Isso começa como um ardil premeditado, um truque de erística concebido por técnicos em manipulação de consciências. Mas, ao propagar-se, perde toda intencionalidade consciente e torna-se um automatismo introjetado, um cacoete mental. As pessoas já não o usam para confundir os outros, mas para expressar, com tocante candura, sua proibição interna de compreender o que elas mesmas dizem, seu temor e incapacidade de abandonar por um momento sequer o círculo dos chavões sagrados e examinar a realidade sob outros aspectos, ainda quando a omissão destes esvazie de significado o seu próprio discurso por falta de pontos de comparação. No fim das contas, já não verbalizam senão um sistema de tabus destinado a bloquear o acesso ao significado de qualquer objeção possível, tornando repulsiva e criminosa a simples tentação de examiná-la. Imantado da ilusão de santidade e interiorizado ao ponto de tornar-se um substituto do senso de identidade para o seu portador, o sistema reage com violência à destruição de qualquer das suas partes e se recompõe como um rabo de lagartixa.

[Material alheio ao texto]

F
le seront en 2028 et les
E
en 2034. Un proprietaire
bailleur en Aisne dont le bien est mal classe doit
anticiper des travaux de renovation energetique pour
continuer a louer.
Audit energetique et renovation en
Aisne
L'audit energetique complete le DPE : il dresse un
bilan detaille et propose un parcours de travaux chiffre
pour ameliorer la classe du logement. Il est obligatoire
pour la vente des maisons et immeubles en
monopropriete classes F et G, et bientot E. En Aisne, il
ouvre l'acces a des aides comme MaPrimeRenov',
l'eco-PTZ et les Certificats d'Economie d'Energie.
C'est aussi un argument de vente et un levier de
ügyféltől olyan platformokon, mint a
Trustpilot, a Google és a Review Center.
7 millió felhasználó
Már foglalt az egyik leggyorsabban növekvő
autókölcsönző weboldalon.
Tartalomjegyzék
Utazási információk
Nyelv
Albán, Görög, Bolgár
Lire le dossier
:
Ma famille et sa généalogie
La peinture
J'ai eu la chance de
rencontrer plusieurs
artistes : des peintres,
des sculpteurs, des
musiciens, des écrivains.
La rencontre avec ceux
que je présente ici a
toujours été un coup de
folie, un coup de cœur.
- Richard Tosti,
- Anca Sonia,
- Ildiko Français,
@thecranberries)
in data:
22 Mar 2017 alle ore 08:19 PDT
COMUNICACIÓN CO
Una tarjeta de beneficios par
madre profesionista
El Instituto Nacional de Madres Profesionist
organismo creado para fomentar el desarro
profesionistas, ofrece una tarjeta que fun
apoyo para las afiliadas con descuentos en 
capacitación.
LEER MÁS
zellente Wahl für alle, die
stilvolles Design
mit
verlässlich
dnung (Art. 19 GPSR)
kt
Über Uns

É evidente que mentalidades assim formadas estão intelectualmente danificadas, e por isso mesmo imunes à persuasão racional: querer fazê-las perceber o que quer que seja é como exigir que um paralítico saia andando. Para voltar ao exercício da inteligência normal, precisam de um milagre.

A distribuição democrática dessa lesão mental é a finalidade essencial da educação neste país.

Alguns observadores desatentos imaginam que, para produzir um mal tão profundo, seja preciso toneladas de doutrinação e propaganda. Nada disso. Basta usar a técnica do “ato comprometedor”, descoberta por J. L. Freedman e S. C. Fraser em 1966 e hoje incorporada à pedagogia oficial. Se um grupo de pessoas é induzido a imitar, ainda que a título de mera experiência, uma determinada conduta que não compreendam bem ou que seja contrária às suas convicções, em 76 por cento dos casos elas mudarão suas convicções para adaptá-las retroativamente à conduta imitada. Basta portanto um professor enviar seus alunos uma vez, uma única vez, a uma manifestação em favor de qualquer “causa” que não estejam em condições de julgar por si próprios, e 76 por cento deles aderirão automaticamente a essa causa, qualquer que seja. Ora, enviar alunos a manifestações políticas, reforçando a incitação por meio de recompensas e castigos às vezes nada sutis, tornou-se entre os professores brasileiros do ensino médio quase uma obrigação, mesmo porque eles próprios tiveram suas convicções formadas mais ou menos assim e não vêem nada de mau naquilo que fazem. Consolidada a estupidez por algumas repetições, resta para o ensino universitário apenas a tarefa de embelezá-la com uns toques de vocabulário pedante.

Platão considerava que, após o homicídio, o segundo delito mais grave era o de arruinar a alma de jovens e crianças. E Jesus Cristo dizia que o melhor a fazer com os culpados desse crime era amarrar-lhes uma pedra no pescoço e jogá-los ao fundo do mar. Mas não creio que na baía da Guanabara haja espaço bastante para todos eles.